START Data

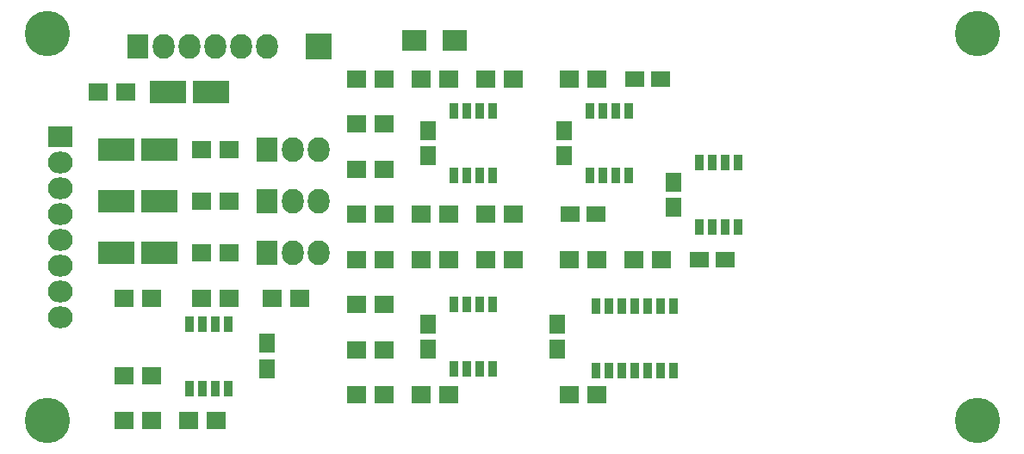
<source format=gbr>
G04 #@! TF.FileFunction,Soldermask,Top*
%FSLAX46Y46*%
G04 Gerber Fmt 4.6, Leading zero omitted, Abs format (unit mm)*
G04 Created by KiCad (PCBNEW 4.0.2-stable) date 8/08/2016 13:57:25*
%MOMM*%
G01*
G04 APERTURE LIST*
%ADD10C,0.100000*%
%ADD11R,0.908000X1.543000*%
%ADD12C,4.464000*%
%ADD13R,1.900000X1.650000*%
%ADD14R,1.650000X1.900000*%
%ADD15R,1.900000X1.700000*%
%ADD16R,2.127200X2.432000*%
%ADD17O,2.127200X2.432000*%
%ADD18R,2.432000X2.127200*%
%ADD19O,2.432000X2.127200*%
%ADD20R,2.635200X2.635200*%
%ADD21R,3.549600X2.200860*%
%ADD22R,2.400000X2.100000*%
G04 APERTURE END LIST*
D10*
D11*
X80645000Y-57277000D03*
X81915000Y-57277000D03*
X83185000Y-57277000D03*
X84455000Y-57277000D03*
X85725000Y-57277000D03*
X86995000Y-57277000D03*
X88265000Y-57277000D03*
X88265000Y-50927000D03*
X86995000Y-50927000D03*
X84455000Y-50927000D03*
X83185000Y-50927000D03*
X81915000Y-50927000D03*
X80645000Y-50927000D03*
X85725000Y-50927000D03*
D12*
X26670000Y-24130000D03*
X118110000Y-24130000D03*
X118110000Y-62230000D03*
D11*
X66675000Y-50800000D03*
X67945000Y-50800000D03*
X69215000Y-50800000D03*
X70485000Y-50800000D03*
X70485000Y-57150000D03*
X69215000Y-57150000D03*
X67945000Y-57150000D03*
X66675000Y-57150000D03*
D13*
X78125000Y-41910000D03*
X80625000Y-41910000D03*
X84475000Y-28575000D03*
X86975000Y-28575000D03*
D14*
X76835000Y-55225000D03*
X76835000Y-52725000D03*
X64135000Y-36175000D03*
X64135000Y-33675000D03*
X64135000Y-55225000D03*
X64135000Y-52725000D03*
X77470000Y-36175000D03*
X77470000Y-33675000D03*
X48260000Y-57130000D03*
X48260000Y-54630000D03*
D15*
X63420000Y-41910000D03*
X66120000Y-41910000D03*
X41830000Y-35560000D03*
X44530000Y-35560000D03*
X57070000Y-46355000D03*
X59770000Y-46355000D03*
X57070000Y-37465000D03*
X59770000Y-37465000D03*
X63420000Y-28575000D03*
X66120000Y-28575000D03*
X57070000Y-33020000D03*
X59770000Y-33020000D03*
X69770000Y-28575000D03*
X72470000Y-28575000D03*
X57070000Y-41910000D03*
X59770000Y-41910000D03*
X41830000Y-40640000D03*
X44530000Y-40640000D03*
X57070000Y-28575000D03*
X59770000Y-28575000D03*
X57070000Y-50800000D03*
X59770000Y-50800000D03*
X69770000Y-46355000D03*
X72470000Y-46355000D03*
X63420000Y-46355000D03*
X66120000Y-46355000D03*
X57070000Y-55245000D03*
X59770000Y-55245000D03*
X69770000Y-41910000D03*
X72470000Y-41910000D03*
X48815000Y-50165000D03*
X51515000Y-50165000D03*
X41830000Y-45720000D03*
X44530000Y-45720000D03*
X36910000Y-57785000D03*
X34210000Y-57785000D03*
X34210000Y-62230000D03*
X36910000Y-62230000D03*
X41830000Y-50165000D03*
X44530000Y-50165000D03*
X43260000Y-62230000D03*
X40560000Y-62230000D03*
X34210000Y-50165000D03*
X36910000Y-50165000D03*
X78025000Y-28575000D03*
X80725000Y-28575000D03*
D11*
X66675000Y-31750000D03*
X67945000Y-31750000D03*
X69215000Y-31750000D03*
X70485000Y-31750000D03*
X70485000Y-38100000D03*
X69215000Y-38100000D03*
X67945000Y-38100000D03*
X66675000Y-38100000D03*
X40640000Y-52705000D03*
X41910000Y-52705000D03*
X43180000Y-52705000D03*
X44450000Y-52705000D03*
X44450000Y-59055000D03*
X43180000Y-59055000D03*
X41910000Y-59055000D03*
X40640000Y-59055000D03*
X80010000Y-31750000D03*
X81280000Y-31750000D03*
X82550000Y-31750000D03*
X83820000Y-31750000D03*
X83820000Y-38100000D03*
X82550000Y-38100000D03*
X81280000Y-38100000D03*
X80010000Y-38100000D03*
D16*
X35560000Y-25400000D03*
D17*
X38100000Y-25400000D03*
X40640000Y-25400000D03*
X43180000Y-25400000D03*
X45720000Y-25400000D03*
X48260000Y-25400000D03*
D15*
X78025000Y-46355000D03*
X80725000Y-46355000D03*
X87075000Y-46355000D03*
X84375000Y-46355000D03*
D16*
X48260000Y-35560000D03*
D17*
X50800000Y-35560000D03*
X53340000Y-35560000D03*
D16*
X48260000Y-40640000D03*
D17*
X50800000Y-40640000D03*
X53340000Y-40640000D03*
D16*
X48260000Y-45720000D03*
D17*
X50800000Y-45720000D03*
X53340000Y-45720000D03*
D13*
X90825000Y-46355000D03*
X93325000Y-46355000D03*
D12*
X26670000Y-62230000D03*
D15*
X78025000Y-59690000D03*
X80725000Y-59690000D03*
D11*
X90805000Y-36830000D03*
X92075000Y-36830000D03*
X93345000Y-36830000D03*
X94615000Y-36830000D03*
X94615000Y-43180000D03*
X93345000Y-43180000D03*
X92075000Y-43180000D03*
X90805000Y-43180000D03*
D14*
X88265000Y-41255000D03*
X88265000Y-38755000D03*
D15*
X63420000Y-59690000D03*
X66120000Y-59690000D03*
X57070000Y-59690000D03*
X59770000Y-59690000D03*
D18*
X27940000Y-34290000D03*
D19*
X27940000Y-36830000D03*
X27940000Y-39370000D03*
X27940000Y-41910000D03*
X27940000Y-44450000D03*
X27940000Y-46990000D03*
X27940000Y-49530000D03*
X27940000Y-52070000D03*
D20*
X53340000Y-25400000D03*
D15*
X31670000Y-29845000D03*
X34370000Y-29845000D03*
D21*
X33434020Y-35560000D03*
X37685980Y-35560000D03*
X33434020Y-40640000D03*
X37685980Y-40640000D03*
X38514020Y-29845000D03*
X42765980Y-29845000D03*
X33434020Y-45720000D03*
X37685980Y-45720000D03*
D22*
X62770000Y-24765000D03*
X66770000Y-24765000D03*
M02*

</source>
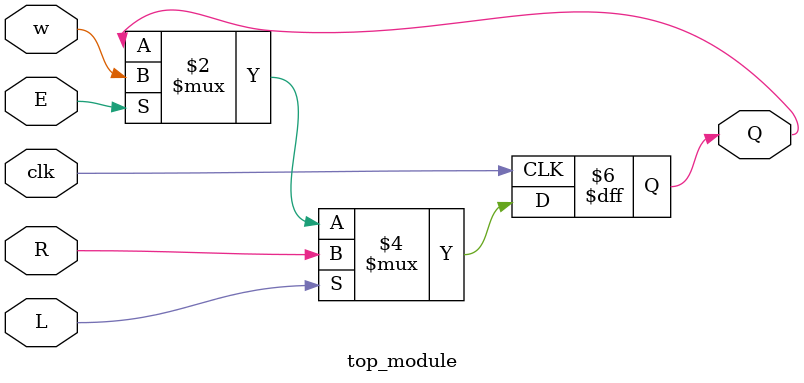
<source format=sv>
module top_module (
    input clk,
    input w,
    input R,
    input E,
    input L,
    output reg Q
);
    always @(posedge clk) begin
        if (L) begin
            Q <= R;
        end else begin
            Q <= (E) ? w : Q;
        end
    end
endmodule

</source>
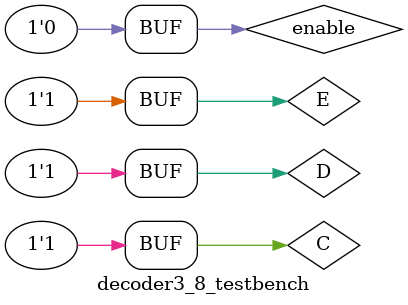
<source format=sv>
`timescale 1ns/10ps
module decoder3_8(out, C, D, E, enable);
	output logic [7:0] out;
	input logic enable;
	input logic C, D, E;
	
	logic Cinv, Dinv, Einv;
	
	//Most significant descending -> C, D, E
	not #(50ps) Cinverter (Cinv, C);
	not #(50ps) Dinverter (Dinv, D);
	not #(50ps) Einverter (Einv, E);
	
	and #(50ps) AND000 (out[0],Cinv, Einv, Dinv, enable);
	and #(50ps) AND001 (out[1],Cinv, E, Dinv, enable);
	and #(50ps) AND010 (out[2],Cinv, Einv, D, enable);
	and #(50ps) AND011 (out[3],Cinv, E, D, enable);
	and #(50ps) AND100 (out[4],C, Einv, Dinv, enable);
	and #(50ps) AND101 (out[5],C, E, Dinv, enable);
	and #(50ps) AND110 (out[6],C, Einv, D, enable);
	and #(50ps) AND111 (out[7],C, E, D, enable);
	
endmodule 



module decoder3_8_testbench();
	logic [7:0] out;
	logic enable;
	logic C, D, E;
	
	decoder3_8 dut (.out(out), .C(C), .D(D), .E(E), .enable(enable));
	
	initial begin
		C=0; D=0; E=0; enable = 1; #100; // enanble true
		C=0; D=0; E=1; enable = 1; #100;
		C=0; D=1; E=0; enable = 1; #100;
		C=0; D=1; E=1; enable = 1; #100;
		C=1; D=0; E=0; enable = 1; #100;
		C=1; D=0; E=1; enable = 1; #100;
		C=1; D=1; E=0; enable = 1; #100;
		C=1; D=1; E=1; enable = 1; #100;
		
		C=0; D=0; E=0; enable = 0; #100; // enable false
		C=0; D=0; E=1; enable = 0; #100;
		C=0; D=1; E=0; enable = 0; #100;
		C=0; D=1; E=1; enable = 0; #100;
		C=1; D=0; E=0; enable = 0; #100;
		C=1; D=0; E=1; enable = 0; #100;
		C=1; D=1; E=0; enable = 0; #100;
		C=1; D=1; E=1; enable = 0; #100;
		
	end
endmodule

</source>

END Data

Scan the material above for lines that contain the string "Cinv", and copy each such line.

■ Written reply
	logic Cinv, Dinv, Einv;
	not #(50ps) Cinverter (Cinv, C);
	and #(50ps) AND000 (out[0],Cinv, Einv, Dinv, enable);
	and #(50ps) AND001 (out[1],Cinv, E, Dinv, enable);
	and #(50ps) AND010 (out[2],Cinv, Einv, D, enable);
	and #(50ps) AND011 (out[3],Cinv, E, D, enable);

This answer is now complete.